Any time you’re dealing with an open flame you should always be responsible and take the necessary precautions to avoid any accidents. An open fire is a beautiful, warming accent to any yard or garden setting. It is inviting and invigorating as a central point of congregation and socialization. Make sure it is also safe so that you are free to enjoy it without the worry of an unforeseen accident.
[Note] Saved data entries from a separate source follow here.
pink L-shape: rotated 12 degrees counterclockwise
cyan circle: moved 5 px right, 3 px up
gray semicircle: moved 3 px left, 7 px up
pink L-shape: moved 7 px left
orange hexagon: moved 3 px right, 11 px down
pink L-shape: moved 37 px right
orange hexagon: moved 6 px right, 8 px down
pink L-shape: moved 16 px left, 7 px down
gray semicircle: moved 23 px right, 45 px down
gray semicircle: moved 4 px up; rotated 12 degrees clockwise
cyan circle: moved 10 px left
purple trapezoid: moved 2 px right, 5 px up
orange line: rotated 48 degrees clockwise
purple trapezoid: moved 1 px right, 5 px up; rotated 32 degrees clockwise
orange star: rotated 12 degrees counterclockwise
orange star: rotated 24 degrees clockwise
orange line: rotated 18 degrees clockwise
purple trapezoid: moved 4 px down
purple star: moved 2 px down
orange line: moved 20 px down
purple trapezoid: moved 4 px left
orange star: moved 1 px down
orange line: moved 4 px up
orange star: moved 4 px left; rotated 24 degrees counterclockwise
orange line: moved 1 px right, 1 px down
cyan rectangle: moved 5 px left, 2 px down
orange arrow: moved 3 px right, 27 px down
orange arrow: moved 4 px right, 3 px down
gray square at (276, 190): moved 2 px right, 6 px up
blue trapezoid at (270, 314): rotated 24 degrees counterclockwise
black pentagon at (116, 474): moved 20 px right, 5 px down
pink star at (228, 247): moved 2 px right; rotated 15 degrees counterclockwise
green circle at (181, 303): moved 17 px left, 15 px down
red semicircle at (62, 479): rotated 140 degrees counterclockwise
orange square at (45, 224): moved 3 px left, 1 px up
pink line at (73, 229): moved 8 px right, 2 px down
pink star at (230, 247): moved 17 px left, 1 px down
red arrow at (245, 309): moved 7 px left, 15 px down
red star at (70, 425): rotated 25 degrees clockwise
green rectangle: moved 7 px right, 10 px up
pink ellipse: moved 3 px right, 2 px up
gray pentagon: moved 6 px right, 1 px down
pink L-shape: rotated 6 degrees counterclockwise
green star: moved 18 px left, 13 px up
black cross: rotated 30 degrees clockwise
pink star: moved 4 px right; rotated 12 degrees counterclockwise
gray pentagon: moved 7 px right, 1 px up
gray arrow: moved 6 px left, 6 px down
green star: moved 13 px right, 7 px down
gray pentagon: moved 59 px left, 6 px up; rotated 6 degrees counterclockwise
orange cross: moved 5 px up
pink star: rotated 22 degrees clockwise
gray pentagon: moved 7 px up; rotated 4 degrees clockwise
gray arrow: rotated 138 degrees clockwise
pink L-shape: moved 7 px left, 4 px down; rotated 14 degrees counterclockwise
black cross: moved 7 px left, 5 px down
Wood burning fire pits give the most authentic outdoor fire experience, but a wood burning fire requires the most attention. Here’s a couple of quick tips to remember:
- Be sure to clear away brush and dead or dry vegetation in a 10’-20’ circle around your fire pit;
- Fire pits should be 25 feet from any structure – Don’t place your fire pit under a covered porch or under any low hanging trees where errant sparks and heat might ignite dry foliage and branches.
- ALWAYS use a spark screen so that sparks cannot escape the fire (especially with wet or sappy wood).
- Keep fire extinguishing items immediately on-hand and nearby the fire pit (e.g., water hose, shovel, water bucket, fire extinguisher).
- Always use personal protective equipment. Use a poker or log grabber to move and arrange logs and never try to move a portable fire pit if it’s hot.
- Do not use lighter fluids to start your fires. They can be unpredictable and dangerous. Instead, use kindling and build your fire up slowly so that it is always under control and manageable.
Liquid Propane (LP) and natural gas (NG) fire pits require less attention and tending and are more convenient and easy to light, but that doesn’t mean that you should be any less diligent and cautious.
Every time you intend to use your LP or NG fire pit you should:
- Check all the hoses, valves and attachments to make sure there are no leaks or holes before you introduce any kind of flame or spark for ignition.
- If your fire pit runs on a pilot-light be sure to check it from time to time to make sure it hasn’t been blown out and that combustible gases aren’t filling your fire area.
- Always know how and where to shut of your LP or NG supply in case of an emergency.
Backyard fire pits are lovely additions to any outdoor décor. Protect yourself, your family and your home by using safe fire tending practices and a little common sense.